Confronted by rising costs and slowdown in major markets, leading BPO firms, Genpact is a case in point, were experimenting with work-from-home initiatives for employees in functional domains like finance, legal and HR.

"This could be the game-changer for India and the industry. It could make attrition problems history. However, the devil is in the details and we need to see the terms and conditions," said Quatrro BPO Solutions MD Raman Roy. Nasscom former president Kiran Karnik added: "The industry has been asking for this for long. It would allow those who are home-bound like differently-abled people and women to work in the BPO industry and earn, too."

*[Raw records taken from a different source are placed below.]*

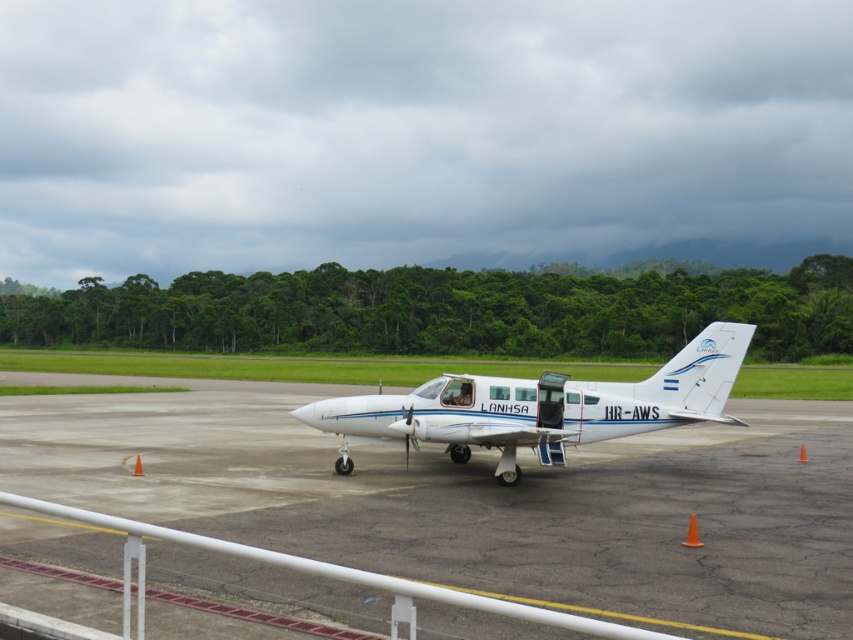
Does white smooth tarmac at center have a greater height compared to white glossy airplane at center?

Yes, white smooth tarmac at center is taller than white glossy airplane at center.

This screenshot has width=853, height=640. Describe the element at coordinates (479, 500) in the screenshot. I see `white smooth tarmac at center` at that location.

Is point (595, 481) positioned in front of point (532, 388)?

Yes.

This screenshot has width=853, height=640. What are the coordinates of `white smooth tarmac at center` in the screenshot? It's located at (479, 500).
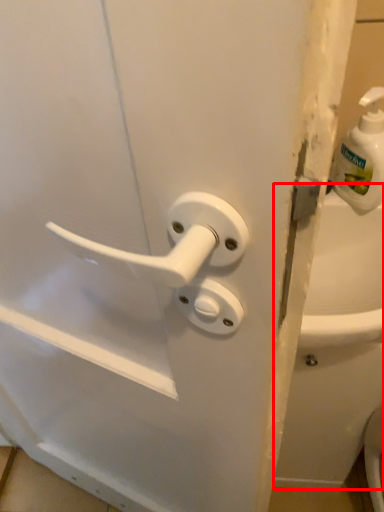
Question: From the image's perspective, where is bath (annotated by the red box) located in relation to soap dispenser in the image?

Choices:
 (A) above
 (B) below

Answer: (B)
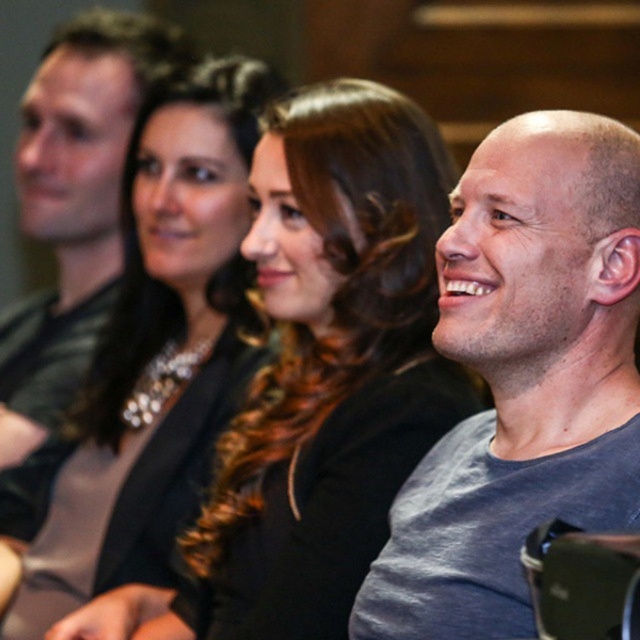
You are a fashion designer observing this image. You need to determine the spatial relationship between the matte black jacket at center and the black satin jacket at upper center. Which jacket is positioned higher in the image?

The black satin jacket at upper center is positioned higher than the matte black jacket at center.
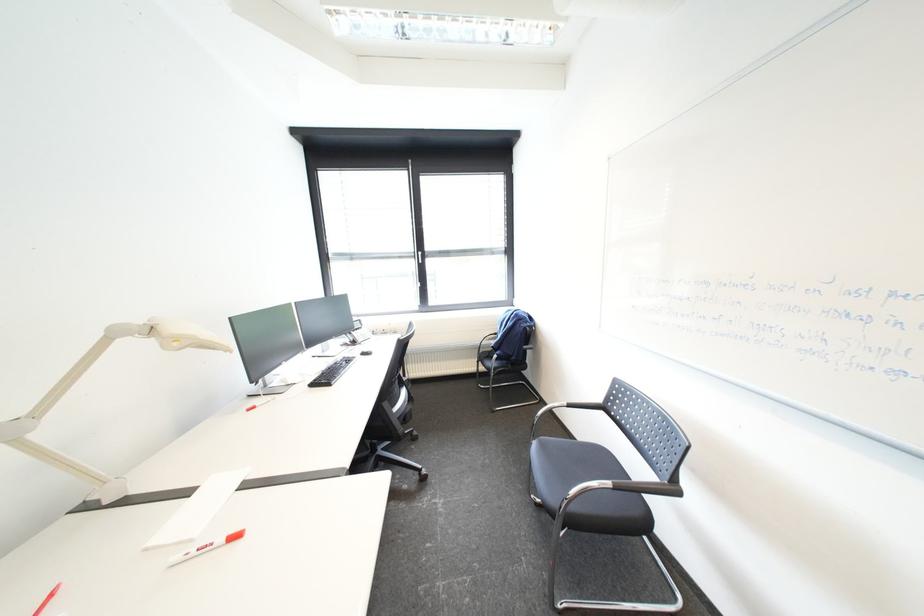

But BPO firms are already voicing security concerns which, they say, would not allow them to make full use of the concept. "Clients have a whole host of security concerns and access to information to employees is allowed in a tightly-controlled environment. Security concerns reduce the lure of work-from-home and it's no longer a viable option for us," said Firstsource Solutions chief technology officer Sanjiv Dalal. "We can provide the same data privacy controls at home electronically," countered Mr Bhasin.

Some BPO companies took the line that there was no clarity on interconnection between local and international telecom networks. Indian laws prohibit such interconnection. But in its absence, agents working from home won't be able to call an international customer using their domestic telecom network.

"Agents could call their companies and be routed to the international customer on a secure line. Similarly, inbound calls could be received at the company's office and then, directed to the agent sitting at home," suggested Business Process Industry Association of India chief Sam Chopra.

The telecom department has done away with the condition that OSPs only have outgoing landlines equal to 10% of the inbound landlines along with a security deposit of Rs 10 lakh. The bank guarantee has been reduced from Rs 2.5 crore to Rs 50 lakh and from Rs 5 crore to Rs 1 crore for sharing premises/equipment between international OSPs and domestic OSPs. OSPs, however, would be required to submit an annual return to the registering authority.